Have you ever been to Miami?  A lot of people have.  Ponce De Leon was one of them.  Kim Kardashian and We Are Scientist's Keith Murray are two others.  And now I, Kenneth Wilfred Cook*, can be added to that prestigious list.  Okay, in truth, I've been to Miami a bunch of times, but on those trips I mostly spent my time wondering when I would be allowed to leave Miami and I can honestly say that until this trip I had never slept within the confines of Miami-Dade County.  The simple fact is that I've just never found Miami that interesting of a destination.  However, after recently spending a little over two weeks there, I have learned to...well, let's not say "like" Miami, as that would be a little less than accurate, but I can confidently say that I don't dislike Miami.  It has it's perks in the form of great weather and aesthetic pleasantries, but I still have this suspicion that Miami Beach and South Beach are pretty much what Los Angeles would be like if Los Angeles was only West Hollywood.  But with alligator-sized mosquitoes.  Oh, and alligators, as well.  Those sea cow things are pretty cool, though, and I've heard that they taste exquisite.  Anyway, let's get to the meat of this South Beach diet...

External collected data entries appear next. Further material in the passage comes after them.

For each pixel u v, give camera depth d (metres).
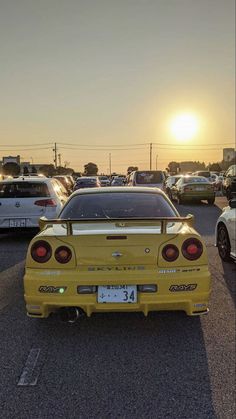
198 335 4.40
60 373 3.62
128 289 4.06
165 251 4.12
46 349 4.10
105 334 4.45
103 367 3.72
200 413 3.03
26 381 3.49
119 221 4.17
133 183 21.31
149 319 4.84
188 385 3.41
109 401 3.19
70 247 4.12
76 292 4.05
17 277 6.81
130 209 5.30
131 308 4.05
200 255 4.18
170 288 4.07
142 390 3.34
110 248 4.10
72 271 4.10
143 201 5.43
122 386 3.40
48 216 9.84
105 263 4.09
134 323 4.73
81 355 3.96
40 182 10.11
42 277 4.10
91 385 3.42
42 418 2.99
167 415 3.01
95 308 4.05
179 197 21.55
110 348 4.11
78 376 3.57
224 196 27.42
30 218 9.81
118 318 4.88
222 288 6.05
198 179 22.27
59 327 4.64
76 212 5.29
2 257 8.36
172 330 4.54
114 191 5.67
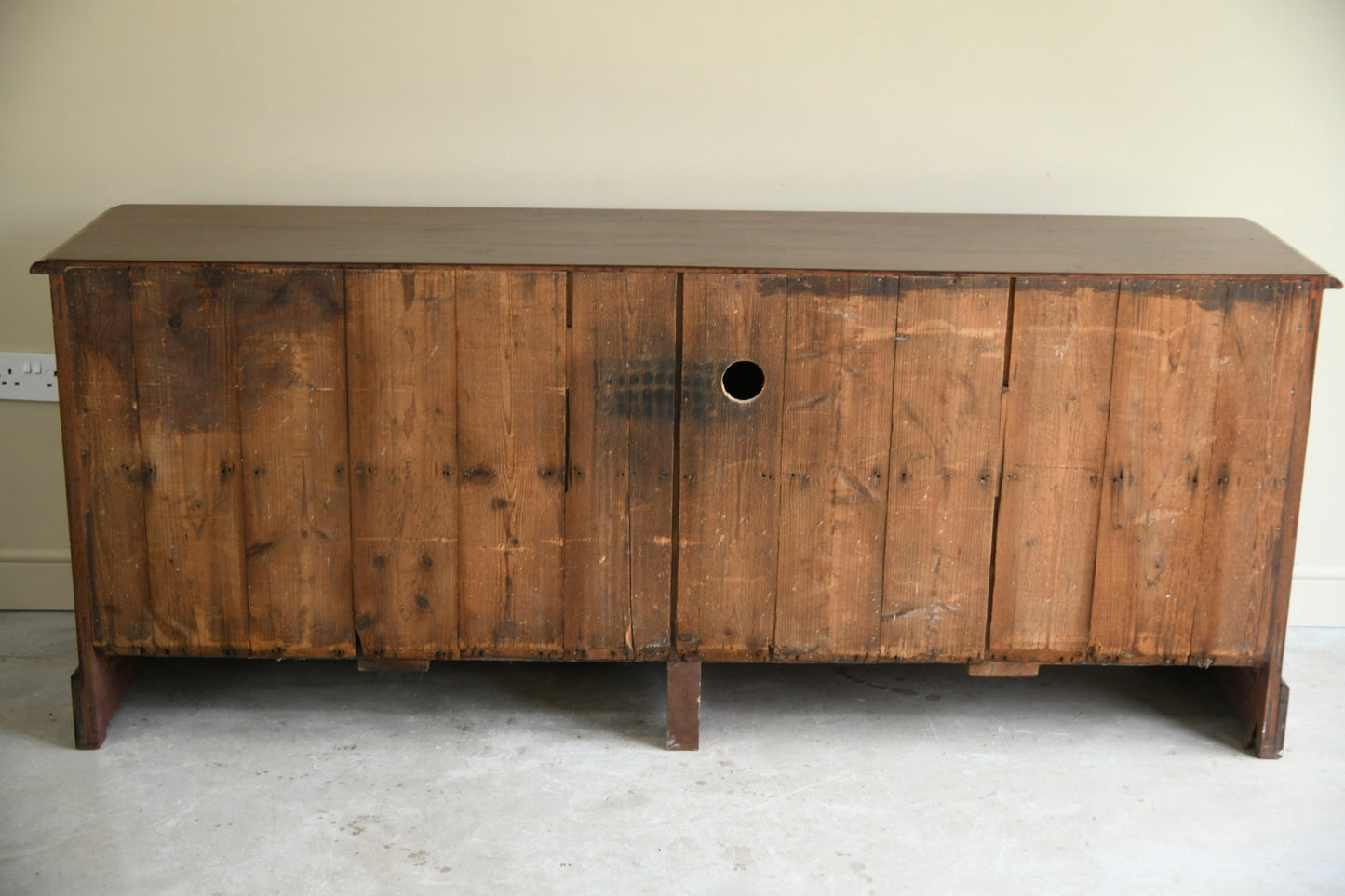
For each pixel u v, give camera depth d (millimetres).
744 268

THE LEGALITIES OF PRODUCTION...

Without any joking around, I'll say that the show I was working on in Miami was actually pretty dope and I look forward to it airing in, oh, I don't know...within the next year or so.  Here, let me tell you all about it.  It's called...

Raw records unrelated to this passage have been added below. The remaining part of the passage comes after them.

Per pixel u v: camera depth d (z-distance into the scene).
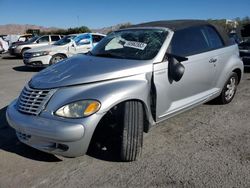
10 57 22.44
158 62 4.28
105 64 4.17
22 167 3.82
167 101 4.44
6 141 4.59
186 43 4.92
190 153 4.15
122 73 3.96
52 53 13.47
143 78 4.08
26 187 3.39
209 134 4.81
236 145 4.39
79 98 3.57
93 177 3.57
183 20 5.43
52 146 3.59
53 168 3.78
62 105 3.55
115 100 3.64
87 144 3.56
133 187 3.36
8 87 8.90
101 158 4.00
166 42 4.54
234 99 6.77
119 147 3.81
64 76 3.90
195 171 3.67
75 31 50.84
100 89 3.70
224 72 5.77
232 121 5.39
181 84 4.66
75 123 3.45
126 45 4.76
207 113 5.80
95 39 15.23
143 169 3.73
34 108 3.70
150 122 4.26
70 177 3.57
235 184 3.38
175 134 4.82
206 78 5.27
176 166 3.79
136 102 3.88
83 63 4.31
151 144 4.45
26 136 3.75
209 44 5.44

Ruh-roh!!!  No, that's not the name of the show.  I can't tell you the name of the show**.  You see, when you work on a TV show, especially a competition show, you have to sign this little document called a Non-Disclosure Agreement.  It basically says that if you talk to anyone not directly related to the production of the show about any content aspect of the show, you'll get the living shit sued out of you.  The fact that this show had an impressively large purse of prize money makes it even trickier, legally, to talk about it at all.  There's a list of rules that production companies legally have to follow in competition shows with prize money to a) protect themselves from any lawsuits alleging impropriety, and b) avoid angering the feds.  So, sorry, dudes.  When the show airs I'll write about it episode by episode.  I will be able to do that due to the fact that while the show itself is cool, some of the work days involved in making it have significantly and permanently scarred my brain.  So, when was the last time you worked a 105 hour work week?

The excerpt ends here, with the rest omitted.